--- Texte d'étude ---

Extrait de l'éditorial de Combattre pour le socialisme n°2 (84) janvier 2001
Retraite à 60 ans :
offensive du Medef …
Le
22 décembre 2000, à l'aube, le patronat a lancé un nouveau défi au prolétariat.
Sur la lancée de la victoire qu'est pour lui l'agrément par le gouvernement de
la convention Seillière-Notat de destruction de l'assurance-chômage avec le
PARE, le Medef s'en prend au droit à la retraite à 60 ans.
C'est
sur le terrain des retraites complémentaires que le patronat a choisi de porter
le fer, grâce à la participation des dirigeants confédéraux CGT et FO au groupe
de travail de la "refondation sociale" créé à cet effet. En
conclusion des travaux de ce groupe, le patronat a octroyé une alternative qui rappelle à quel point il
est naturel pour les héritiers de maîtres des forges de se comporter en
vulgaires maîtres chanteurs.
En
effet, le premier terme de l'alternative est qu'un accord soit signé qui
instaure le principe de la "retraite à la carte". Cela signifie
calculer l'âge de départ autorisé (sans pénalités) individuellement, en
retraite en fonction du nombre d'année de cotisations et de l'espérance de vie
moyenne. Dans un premier temps, le Medef veut porter progressivement à 45 ans
la durée de cotisation nécessaire pour bénéficier d'une retraite complémentaire
à taux plein.
Deuxième
terme de l'alternative: le patronat cesse de payer, sans attendre 2004, pour l'accord 'ASF', accord qui depuis 1983
assure le versement de la retraite complémentaire à taux plein à l'âge de 60
ans, et qui venait à échéance au 31/12/2000. En conséquence, les retraites
complémentaires (en moyenne un tiers du montant total des retraites des
salariés) baisseraient de 22%.
Derrière
le vocable de "retraite à la carte", l'objectif des capitalistes
français et de leur aile marchante, le Medef, c'est de payer le moins possible
et le moins longtemps possible pour les retraites. Objectif collatéral:
proposer les produits financiers de leurs entreprises comme planche de salut
pour éviter des retraites de misère (D.Kessler, artisan de la
"refondation"/démolition patronale n'est-il pas patron du premier
groupe français d'assurance?)
L'attaque
patronale contre les retraites complémentaires est un levier pour faire la même
chose dans le régime général. D'ailleurs, le patronat propose de faire entrer
sa contre-réforme en vigueur en 2004, pour qu'elle prenne ainsi le relais de la
"réforme" Balladur de 1993, qui aura porté, de 1993 à 2003, la durée
de cotisation de 37 annuités et demi à 40 dans le privé pour un départ en
retraite à taux plein; et baissé le montant des retraites en changeant leur
mode de calcul.
… et du gouvernement
Jospin-Gayssot-Voynet-Schwartzenberg
Parallèlement
à la liquidation de l'ASF par le Medef, le gouvernement de la "gauche
plurielle" s'en prend lui aussi aux retraites et pensions. Le ministre
Sapin annonçait sur LCI le 3 janvier que le gouvernement "allait bouger"

---

▶ **Consigne de travail 1**:
Traduisez en anglais cette phrase de l'éditorial sur les retraites : « Dans un premier temps, le Medef veut porter progressivement à 45 ans la durée de cotisation nécessaire pour bénéficier d'une retraite complémentaire à taux plein. »
▶ **Consigne de travail 2**:
Reproduisez à l'identique le passage de l'éditorial sur les retraites qui commence par « Extrait de l'éditorial » et se poursuit jusqu'à « retraite à 60 ans. ».

--- Contenu des données ---

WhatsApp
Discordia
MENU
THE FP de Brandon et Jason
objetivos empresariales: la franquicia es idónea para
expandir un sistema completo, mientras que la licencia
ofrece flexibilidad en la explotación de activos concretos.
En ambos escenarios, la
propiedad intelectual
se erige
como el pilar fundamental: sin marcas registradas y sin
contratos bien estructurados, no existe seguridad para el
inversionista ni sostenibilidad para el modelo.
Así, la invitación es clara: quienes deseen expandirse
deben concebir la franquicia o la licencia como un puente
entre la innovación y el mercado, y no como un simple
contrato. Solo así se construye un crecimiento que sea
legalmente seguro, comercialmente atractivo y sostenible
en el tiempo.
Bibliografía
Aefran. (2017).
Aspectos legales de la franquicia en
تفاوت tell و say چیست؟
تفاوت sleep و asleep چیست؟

---
--- Contenu des données ---

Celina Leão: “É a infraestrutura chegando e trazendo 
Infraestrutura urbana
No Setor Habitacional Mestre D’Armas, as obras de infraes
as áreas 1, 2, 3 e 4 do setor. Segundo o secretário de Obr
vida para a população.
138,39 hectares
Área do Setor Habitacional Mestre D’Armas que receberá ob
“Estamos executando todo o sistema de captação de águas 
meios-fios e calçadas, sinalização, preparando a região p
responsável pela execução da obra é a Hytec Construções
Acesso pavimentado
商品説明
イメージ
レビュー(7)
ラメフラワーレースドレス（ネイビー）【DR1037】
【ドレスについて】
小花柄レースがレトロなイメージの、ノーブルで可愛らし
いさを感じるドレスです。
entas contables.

---

▶ **Réponse 1**:
Initially, the Medef wants to gradually raise to 45 years the contribution period required to receive a full-rate supplementary pension.

▶ **Réponse 2**:
Extrait de l'éditorial de Combattre pour le socialisme n°2 (84) janvier 2001
Retraite à 60 ans :
offensive du Medef …
Le
22 décembre 2000, à l'aube, le patronat a lancé un nouveau défi au prolétariat.
Sur la lancée de la victoire qu'est pour lui l'agrément par le gouvernement de
la convention Seillière-Notat de destruction de l'assurance-chômage avec le
PARE, le Medef s'en prend au droit à la retraite à 60 ans.